Si 3,2-6.12-14 ; Col 3,12-21 ; Mt 2,13-15.19-23

Tout au long de l’Ancien Testament, mais surtout chez les prophètes – Osée en particulier – l’amour conjugal est présenté comme l’image par excellence des relations entre Dieu et son peuple et comme le modèle de toute communion entre personnes humaines. Dans le Nouveau Testament, ce même amour conjugal devient l’image de la relation entre le Christ et son Église et le modèle de toute forme de communion au sein de l’Église. D’ailleurs en créant l’homme et la femme à son image, Dieu en avait fait des êtres de communion, et lorsque leur union trouve un fruit dans la venue au monde d’un enfant, ils reproduisent sur terre le mystère de la Trinité, où l’Esprit jaillit de l’amour unissant le Père et le Fils.

 

 Au cours des deux autres années liturgiques (années B et C) nous lisons en ce jour deux récits de Luc racontant la montée de Jésus à Jérusalem avec ses parents – la présentation de Jésus au Temple par ses parents dans un cas, le pèlerinage de Jésus à Jérusalem avec ses parents, lorsqu’il avait douze ans, dans l’autre cas. Cette année nous lisons l’Évangile de Matthieu qui nous raconte un événement plus dramatique : la fuite forcée en Égypte.

 

Dès que deux personnes qui s’aiment ont uni leurs destinées par les liens du mariage, tout ce qui arrive à l’un affecte l’autre, et toutes les décisions de chacun doivent prendre l’autre en considération. C’est là le modèle de toute relation humaine, y compris les relations au sein d’une communauté. À partir du moment où nous nous sommes liés les uns aux autres par les liens de la communion dans une communauté, tout ce qui arrive à chacun d’entre nous affecte tous les autres, et chacune de nos décisions personnelles, même les plus intimes, doit prendre tous nos frères en considération.

 

Marie et Joseph étaient fiancés au moment de l’Annonciation. Suivant la recommandation de Dieu qui lui fut communiquée en songe, Joseph prit Marie chez lui comme son épouse. À partir de ce moment-là, la vie de l’un et de l’autre fut radicalement changée. C’est ensemble qu’ils montèrent vers Bethléhem pour s’inscrire lors du recensement ; et la naissance de Jésus transforma leur vie d’une façon imprévue.

 

La cellule familiale, qui comprenait jusqu’alors deux personnes en comprend maintenant trois, et c’est le sort de la plus faible de ces trois personnes qui conditionne la vie des deux autres.

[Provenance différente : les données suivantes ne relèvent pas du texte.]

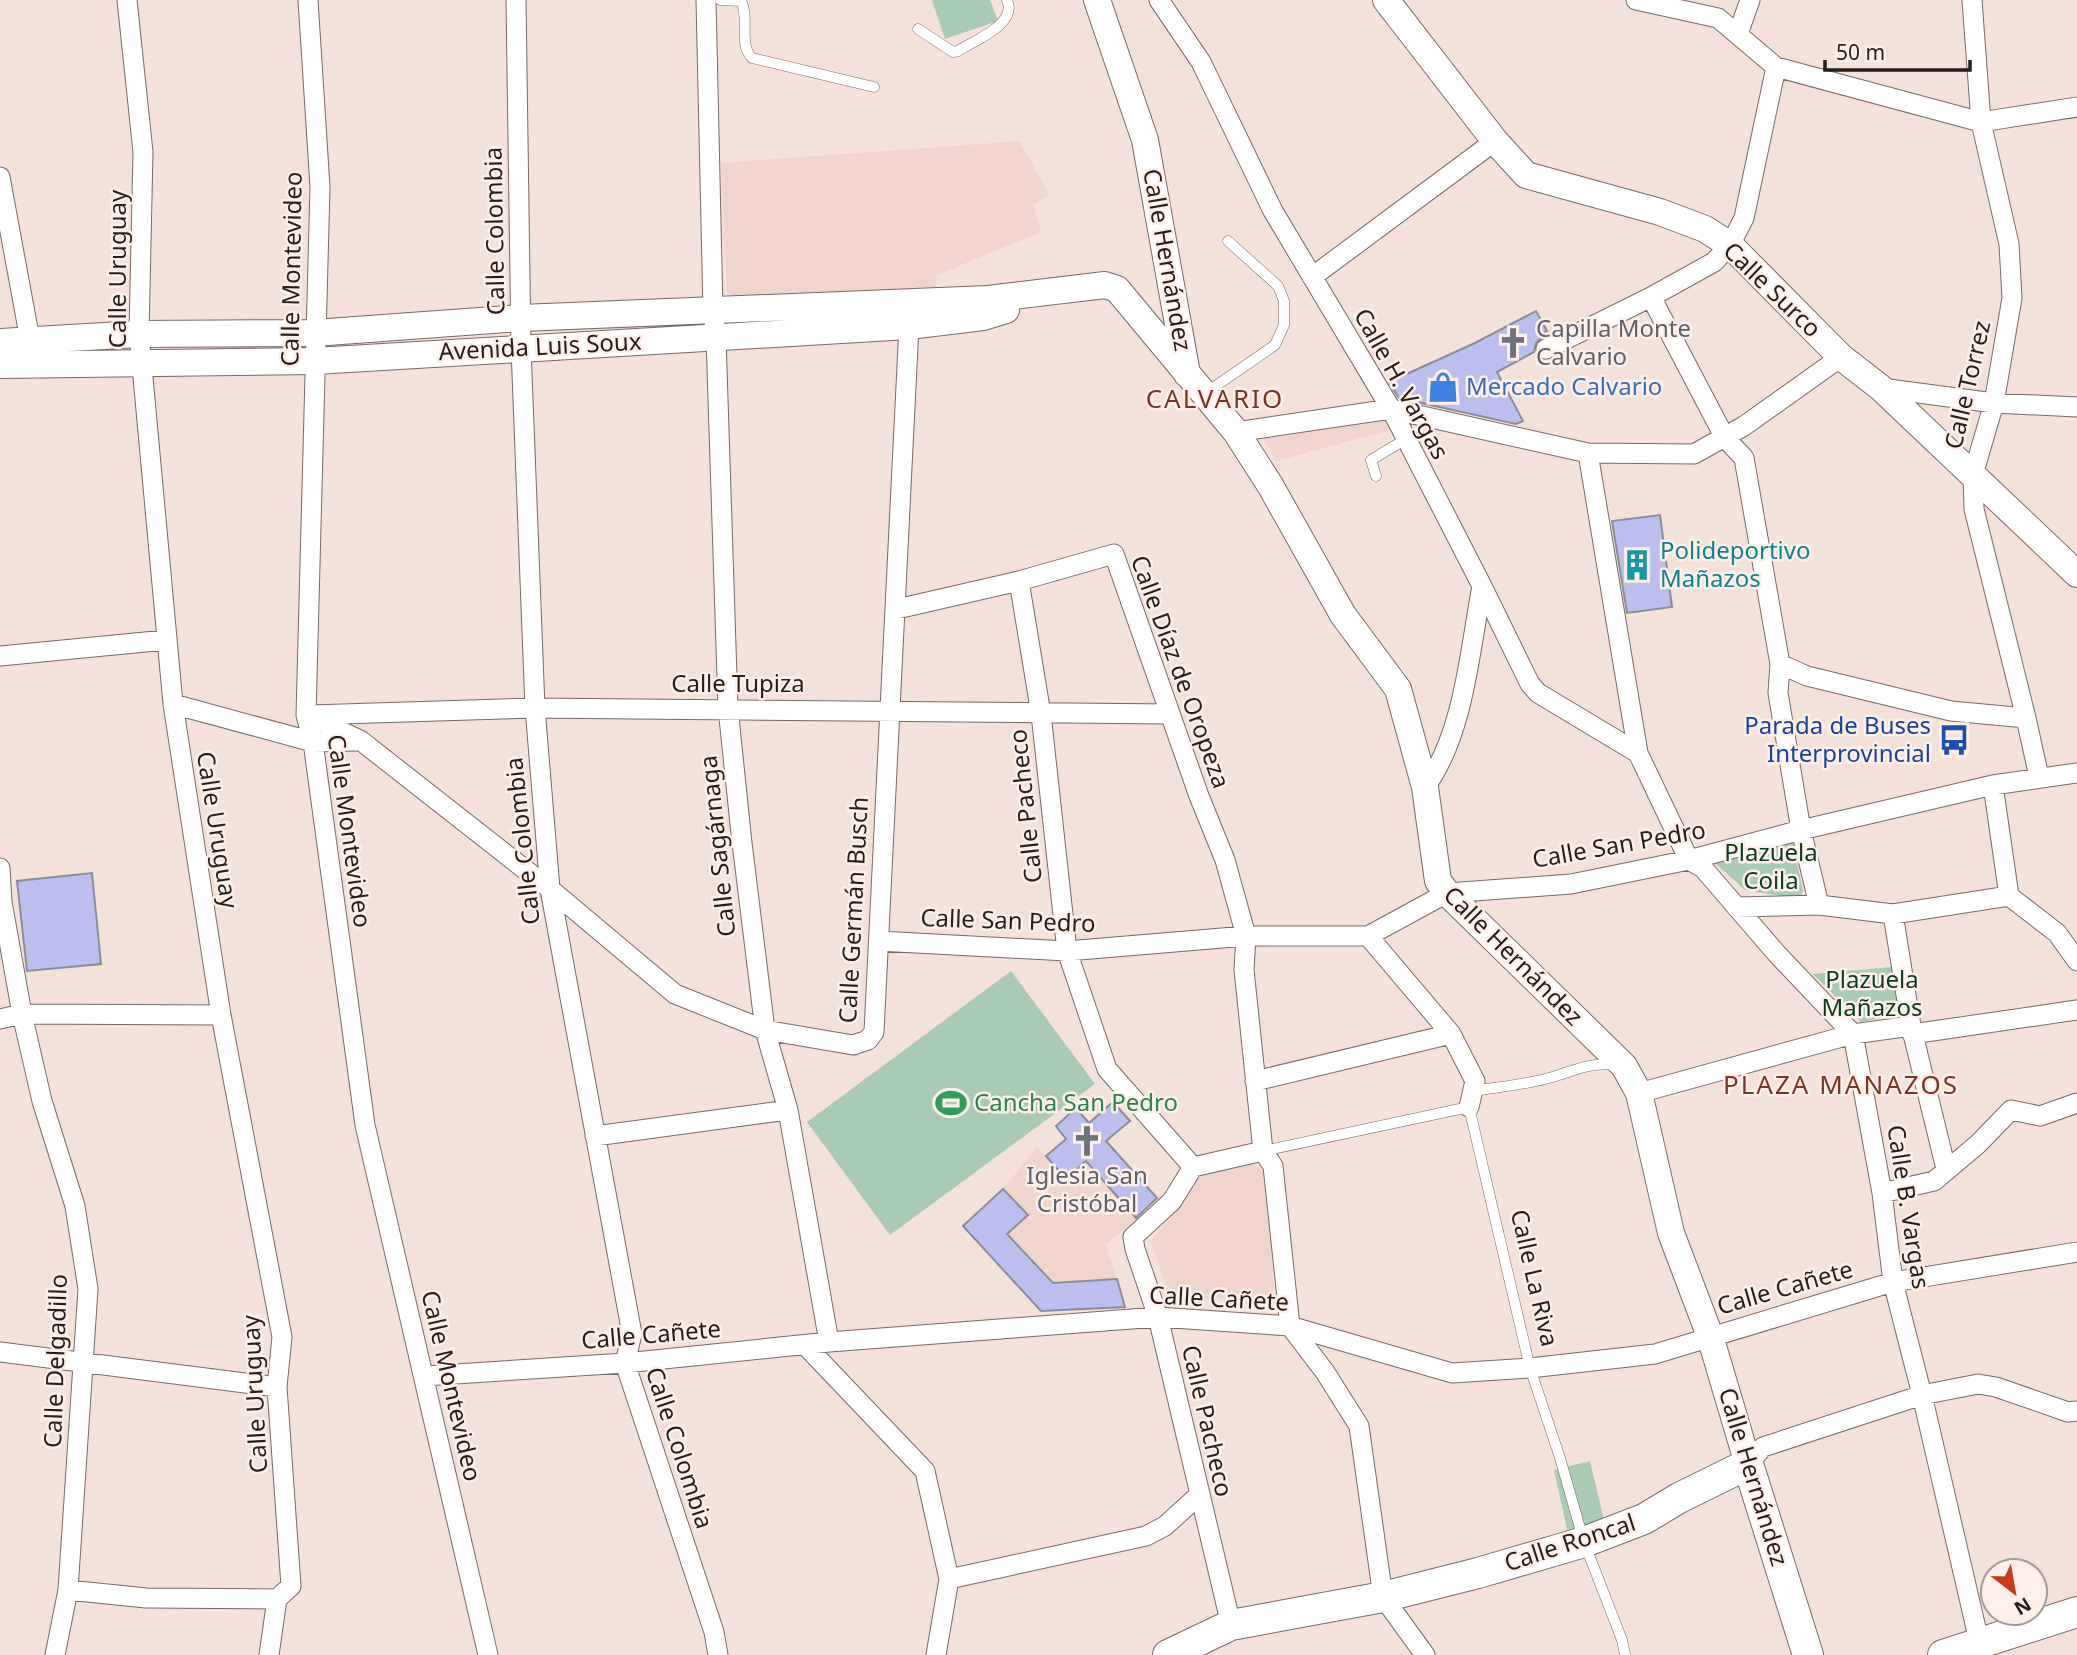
<svg xmlns="http://www.w3.org/2000/svg" width="2077" height="1655" viewBox="0 0 2077 1655" font-family="'Noto Sans',sans-serif">
<style>
.built{fill:#f0d5cc}
.green{fill:#a9cab3}
.building{fill:#bcbfed;stroke:#8b8c9b;stroke-width:2}
.lines{fill:none;stroke-linecap:round;stroke-linejoin:round}
.service-casing{stroke:#796963;stroke-width:11}
.minor-casing{stroke:#796963;stroke-width:21}
.secondary-casing{stroke:#796963;stroke-width:28}
.primary-casing{stroke:#796963;stroke-width:32}
.service{stroke:#fff;stroke-width:10}
.minor{stroke:#fff;stroke-width:19}
.secondary{stroke:#fff;stroke-width:26}
.primary{stroke:#fff;stroke-width:30}
.labels{text-anchor:middle;stroke-width:5;stroke-linejoin:round;paint-order:stroke}
.street-label{font-size:24px;fill:#251e1c;stroke:#feefe9}
.worship-label{font-size:24px;fill:#5b616d;stroke:#feefe9;text-anchor:start}
.shop-label{font-size:24px;fill:#366cbe;stroke:#feefe9;text-anchor:start}
.culture-label{font-size:24px;fill:#0d838f;stroke:#feefe9;text-anchor:start}
.transit-label{font-size:24px;fill:#164399;stroke:#feefe9;text-anchor:end}
.park-label{font-size:24px;fill:#043d20;stroke:#feefe9}
.leisure-label{font-size:24px;fill:#27864d;stroke:#feefe9;text-anchor:start}
.neighbourhood-label{font-size:26px;letter-spacing:2px;fill:#7a3525;stroke:#feefe9}
</style>
<rect width="100%" height="100%" fill="#f3e1da"/>
<path class="built" d="M1020 141 1049 195 1033 205 1041 232 937 275 935 294 733 296 727 291 721 163Z
M1385 420 1390 430 1276 461 1264 439Z
M1037 1147 1065 1178 1086 1161 1137 1219 1106 1244 1126 1309 1041 1311 963 1226 1003 1189Z
M1248 1164 1266 1171 1274 1296 1172 1300 1150 1241 1183 1203 1197 1175Z"/>
<path class="green" d="M932 0H990L998 21 945 39Z
M1787 837 1793 842 1803 892 1799 899 1745 890 1713 861Z
M1892 967C1901 1009 1908 1013 1861 1022L1813 974Z
M1011 971 1095 1084 890 1235 807 1122Z
M1590 1461 1605 1524 1568 1533 1554 1470Z"/>
<path class="building" d="M1536 311 1547 331 1541 334 1542 337 1536 343 1534 352 1497 372 1523 421 1516 424 1399 398 1389 382 1475 343Z
M1660 515 1672 607 1627 613 1612 521Z
M92 873 101 964 27 971 17 881Z
M1113 1102 1130 1121 1106 1141 1157 1198 1136 1218 1086 1161 1066 1179 1046 1156 1066 1139 1056 1126 1076 1108 1089 1123Z
M1003 1189 1028 1215 1007 1234 1053 1283 1117 1279 1125 1307 1041 1311 963 1226Z"/>
<g class="lines">
<defs>
<path id="service" d="M720 0 741 1C750 18 738 44 752 58L874 87
M918 29 953 52 958 51C975 40 1018 24 1007 0
M1207 392 1275 345 1284 325V301L1278 286 1228 241
M1376 476 1371 460 1406 439
M1473 1091C1497 1087 1522 1085 1545 1079 1569 1073 1590 1061 1616 1065
M1263 1151 1469 1107 1530 1368 1560 1458 1584 1542 1622 1640 1625 1655"/>
<path id="minor" d="M127 0 143 152 139 334 173 704 221 1015 282 1337 277 1387 291 1586 277 1599 269 1655
M308 0 320 187 306 715 313 742 365 1125 488 1655
M516 0 521 348 535 708 550 889 632 1334 625 1363 714 1632 718 1655
M706 0 713 311 716 337 728 708 742 843 765 1030 788 1110 829 1342
M1159 0 1201 62 1273 211 1391 409 1482 586 1530 684 1538 693 1638 753
M1636 0 1718 18 1776 67 1981 122 2077 107
M1972 0 1981 122 2009 244 2012 298 1994 403 1973 475 1974 509 2026 718 2039 777
M1738 34 1750 0
M0 177 30 340
M1312 277 1495 141
M1651 297 1725 438 1744 458 1780 664 1778 693 1801 830 1819 905
M1546 349 1651 297 1714 262 1730 245 1744 218 1776 67
M1881 388 1994 403 2077 407
M1236 432 1391 409 1588 453 1694 454 1744 426 1841 357
M1588 453 1638 753 1689 860 1703 868 1777 954 1853 1034 1882 1193 1893 1282 1922 1395 1982 1654
M1019 581 1041 714 1067 951 1107 1069 1193 1167 1172 1201 1133 1237 1135 1249 1158 1317 1231 1625
M897 609 1019 581 1114 554 1199 796 1225 860 1246 936 1244 970 1263 1151
M0 656 166 640
M1780 664 1807 676 1951 711 2026 718
M173 704 313 742 356 741
M306 715 360 740 550 889 675 994 765 1030 853 1045 868 1040 874 1032C887 796 899 561 909 326
M310 715 535 708 1170 714
M1993 785 2009 896
M1425 787C1464 735 1470 649 1482 586
M0 868 2 902 22 1014 42 1101 75 1206 88 1289 68 1590 55 1655
M2009 896 2057 933 2077 961
M1736 907 1819 905 1893 914 2009 896
M1893 914 1911 1026 1946 1169
M1368 936 1451 1034 1475 1081 1469 1107
M879 941 1067 951 1246 936H1368L1447 893 1571 884 1689 860 1801 830 1993 785 2077 773
M0 1019 22 1014 221 1015
M1912 1034 2077 1010
M1255 1081 1451 1034
M1639 1093 1853 1034 1911 1026
M595 1136 788 1110
M1193 1167 1263 1151 1273 1166 1290 1326 1325 1372 1359 1426 1383 1597 1425 1655
M1882 1193 1934 1181 1978 1144 2011 1110 2040 1116 2077 1103
M805 1345 925 1471 949 1579 936 1655
M0 1352 277 1387
M424 1376 625 1363 829 1342 1158 1317 1290 1326 1452 1373 1530 1368 1655 1354 1893 1282 2077 1252
M1748 1464 1763 1447 1922 1395 1978 1384 1996 1387 2068 1412 2077 1411
M949 1579 1146 1536 1165 1526 1199 1495
M68 1590 146 1598 277 1599"/>
<path id="secondary" d="M1097 0 1145 140 1187 374
M1386 0 1495 141 1526 175 1660 212 1705 229 1730 245 1841 357 1881 388 2077 574
M0 342 139 334 314 333 521 318 988 299 1105 285 1117 289 1236 432 1270 485 1343 615 1398 689 1425 787 1438 881 1447 893 1624 1066 1639 1093 1671 1233 1710 1336 1748 1464
M0 365 315 361 909 326 983 317 1006 310"/>
<path id="primary" d="M1168 1655 1231 1625 1383 1597 1478 1573 1584 1542 1644 1519 1679 1498 1748 1464 1808 1655
M1943 1655 2077 1612"/>
</defs>
<use href="#service" class="service-casing"/>
<use href="#minor" class="minor-casing"/>
<use href="#secondary" class="secondary-casing"/>
<use href="#primary" class="primary-casing"/>
<use href="#service" class="service"/>
<use href="#minor" class="minor"/>
<use href="#secondary" class="secondary"/>
<use href="#primary" class="primary"/>
</g>
<defs>
<symbol id="church-bare" viewBox="-9 -9 18 18"><path d="M-1.2-6h2.4v3.5h3.3v2.4h-3.3V6h-2.4V-.1h-3.3v-2.4h3.3Z" fill="#6b7280" stroke="#feefe9" stroke-width="2.5" paint-order="stroke"/></symbol>
<symbol id="shop-bare" viewBox="-9 -9 18 18"><path d="M-5-2.5h2.3a2.7 3.5 0 0 1 5.4 0H5L5.5 6h-11ZM-1.5-2.5h3a1.5 2.3 0 0 0-3 0Z" fill="#3f7fe0" stroke="#feefe9" stroke-width="2.5" paint-order="stroke"/></symbol>
<symbol id="building-bare" viewBox="-9 -9 18 18"><path d="M-4-6H4V6H1V3H-1V6H-4ZM-2.5-4.3h1.7v1.8h-1.7ZM.8-4.3h1.7v1.8H.8ZM-2.5-1h1.7V.8h-1.7ZM.8-1h1.7V.8H.8Z" fill="#0f9aa8" stroke="#feefe9" stroke-width="2.5" paint-order="stroke"/></symbol>
<symbol id="bus-bare" viewBox="-9 -9 18 18"><path d="M-5-6H5V4H4V6H2V4H-2V6H-4V4H-5ZM-3.5-4V0h7V-4ZM-3.5 1.2v1.5H-2V1.2ZM2 1.2v1.5H3.5V1.2Z" fill="#1a4fb4" stroke="#feefe9" stroke-width="2.5" paint-order="stroke"/></symbol>
<symbol id="stadium-bare" viewBox="-9 -9 18 18"><path d="M0-5a6.5 5 0 1 0 0 10a6.5 5 0 1 0 0-10ZM-3.5-1.8h7v3.6h-7Z" fill="#2e9e5b" stroke="#feefe9" stroke-width="2.5" paint-order="stroke"/></symbol>
</defs>
<g fill-rule="evenodd">
<use href="#church-bare" x="1491" y="321" width="44" height="44"/>
<use href="#shop-bare" x="1421" y="365" width="44" height="44"/>
<use href="#building-bare" x="1615" y="543" width="44" height="44"/>
<use href="#bus-bare" x="1932" y="718" width="44" height="44"/>
<use href="#stadium-bare" x="929" y="1081" width="44" height="44"/>
<use href="#church-bare" x="1065" y="1119" width="44" height="44"/>
</g>
<g class="labels">
<g class="street-label">
<text transform="translate(495 231) rotate(-91)" y="8">Calle Colombia</text>
<text transform="translate(1167 260) rotate(80)" y="8">Calle Hernández</text>
<text transform="translate(118 269) rotate(-90)" y="8">Calle Uruguay</text>
<text transform="translate(292 269) rotate(-89)" y="8">Calle Montevideo</text>
<text transform="translate(1772 290) rotate(44)" y="8">Calle Surco</text>
<text transform="translate(540 347) rotate(-3)" y="8">Avenida Luis Soux</text>
<text transform="translate(1401 384) rotate(61)" y="8">Calle H. Vargas</text>
<text transform="translate(1968 385) rotate(-77)" y="8">Calle Torrez</text>
<text transform="translate(1180 672) rotate(70)" y="8">Calle Díaz de Oropeza</text>
<text x="738" y="692">Calle Tupiza</text>
<text transform="translate(1026 806) rotate(-96)" y="8">Calle Pacheco</text>
<text transform="translate(217 830) rotate(81)" y="8">Calle Uruguay</text>
<text transform="translate(349 831) rotate(82)" y="8">Calle Montevideo</text>
<text transform="translate(523 841) rotate(-96)" y="8">Calle Colombia</text>
<text transform="translate(1619 845) rotate(-10)" y="8">Calle San Pedro</text>
<text transform="translate(718 846) rotate(-96)" y="8">Calle Sagárnaga</text>
<text transform="translate(854 910) rotate(-87)" y="8">Calle Germán Busch</text>
<text transform="translate(1008 921) rotate(2)" y="8">Calle San Pedro</text>
<text transform="translate(1513 956) rotate(45)" y="8">Calle Hernández</text>
<text transform="translate(1908 1207) rotate(81)" y="8">Calle B. Vargas</text>
<text transform="translate(1534 1278) rotate(77)" y="8">Calle La Riva</text>
<text transform="translate(1785 1288) rotate(-16)" y="8">Calle Cañete</text>
<text transform="translate(1219 1299) rotate(3)" y="8">Calle Cañete</text>
<text transform="translate(651 1335) rotate(-5)" y="8">Calle Cañete</text>
<text transform="translate(56 1361) rotate(-88)" y="8">Calle Delgadillo</text>
<text transform="translate(451 1386) rotate(77)" y="8">Calle Montevideo</text>
<text transform="translate(255 1394) rotate(-93)" y="8">Calle Uruguay</text>
<text transform="translate(1207 1421) rotate(77)" y="8">Calle Pacheco</text>
<text transform="translate(679 1448) rotate(72)" y="8">Calle Colombia</text>
<text transform="translate(1753 1477) rotate(73)" y="8">Calle Hernández</text>
<text transform="translate(1570 1543) rotate(-18)" y="8">Calle Roncal</text>
</g>
<g class="worship-label">
<text x="1536" y="337">Capilla Monte<tspan x="1536" dy="28">Calvario</tspan></text>
<text x="1087" y="1184" text-anchor="middle">Iglesia San<tspan x="1087" dy="28">Cristóbal</tspan></text>
</g>
<g class="shop-label">
<text x="1466" y="395">Mercado Calvario</text>
</g>
<g class="culture-label">
<text x="1660" y="559">Polideportivo<tspan x="1660" dy="28">Mañazos</tspan></text>
</g>
<g class="transit-label">
<text x="1931" y="734">Parada de Buses<tspan x="1931" dy="28">Interprovincial</tspan></text>
</g>
<g class="park-label">
<text x="1771" y="861">Plazuela<tspan x="1771" dy="28">Coila</tspan></text>
<text x="1872" y="988">Plazuela<tspan x="1872" dy="28">Mañazos</tspan></text>
</g>
<g class="leisure-label">
<text x="974" y="1111">Cancha San Pedro</text>
</g>
<g class="neighbourhood-label">
<text x="1215" y="408">CALVARIO</text>
<text x="1841" y="1094">PLAZA MANAZOS</text>
</g>
</g>
<g transform="translate(2014 1592) rotate(149)"><circle r="33" fill="#feefe9" stroke="#a79b97" stroke-width="2"/>
<path d="M0-5L12 26L0 18L-12 26Z" fill="#c73d1b"/>
<text y="-10" font-size="19" font-weight="bold" text-anchor="middle" fill="#251e1c">N</text>
</g>
<path d="M1825 60v10h145v-10" fill="none" stroke="#251e1c" stroke-width="3.5"/>
<text x="1836" y="60" font-size="21" fill="#251e1c" stroke="#feefe9" stroke-width="5" paint-order="stroke">50 m</text>
</svg>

Pour protéger la vie de leur enfant, ils doivent fuir en Égypte. Après quelques années d’exil ils reviennent en Israël et s’installent non pas en Judée, par crainte d’Archélaüs, le fils d’Hérode, mais en Galilée.

 

Dès sa naissance Jésus connaît dans sa chair les difficultés et les épreuves des pauvres et des opprimés, avec qui il s’identifiera toujours. Combien de familles, de nos jours, comme tout au long des siècles, sont disloquées par la guerre, les déplacements forcés de populations, l’exil. D’ailleurs tous les personnages qui apparaissent dans ce deuxième chapitre de l’Évangile de Matthieu, sont des figures emblématiques encore plus que des personnages historiques. Les « Mages » représentent une humanité inquiète et en recherche de salut, capable de reconnaître Dieu dans l’histoire et disposée à sortir d’elle-même et de sa sécurité pour aller à la rencontre de Dieu. Hérode et son fils Archélaüs représentent le pouvoir exploiteur et oppresseur, jaloux de son hégémonie et ayant peur de la perdre, prêt à toute cruauté pour défendre ses privilèges. Dans un certain sens les seuls personnages « vrais » sont Marie, Joseph et l’Enfant.

 

L’Enfant et sa mère sont inséparables. Jésus n’est, en quelque sorte, pas encore totalement séparé de sa mère. L’expression « l’enfant et sa mère » revient trois fois en ce bref texte : Après le départ des Mages, l’ange dit à Joseph : « prends l’enfant et sa mère, et fuis en Égypte ». Alors, dans la nuit, Joseph « prit l’enfant et sa mère » et s’enfuit. Quelques années après, l’ange lui dit : « prends l’enfant et sa mère, et reviens au pays d’Israël ». Joseph a la responsabilité de veiller sur les deux et de les protéger.

 

Cette famille de Marie, Joseph et Jésus, dans son existence mouvementée, demeure un modèle très concret pour toute famille humaine. Le texte de Paul dans sa lettre aux Colossiens (notre deuxième lecture) décrit l’attitude qui assure une vie familiale harmonieuse. Ses recommandations pratiques, à la fin du texte, en particulier lorsqu’il parle de la « soumission » des femmes à leur mari, appartiennent à un contexte culturel différent du nôtre (et d’ailleurs ne rendent pas Paul particulièrement populaire auprès de beaucoup de femmes d’aujourd’hui). Mais toute la première partie du texte, qui est très belle, décrit l’attitude requise de toutes les personnes au sein d’une famille comme au sein d’une communauté. Puisque nous sommes tous les bien-aimés de Dieu, nous devons, dit-il, revêtir nos coeurs de tendresse et de bonté, d’humilité, de douceur et de patience, nous supportant mutuellement et même nous pardonnant lorsque nous avons quelque reproche à nous faire, nous souvenant que nous avons été nous-mêmes pardonnés par le Seigneur.

 

Voilà un modèle qui vaut pour chacun d’entre nous : jeunes couples avec ou sans enfants, couples âgés dont les enfants sont déjà adultes, ou célibataires vivant en communauté religieuse comme la nôtre ou dans toute autre forme de communauté.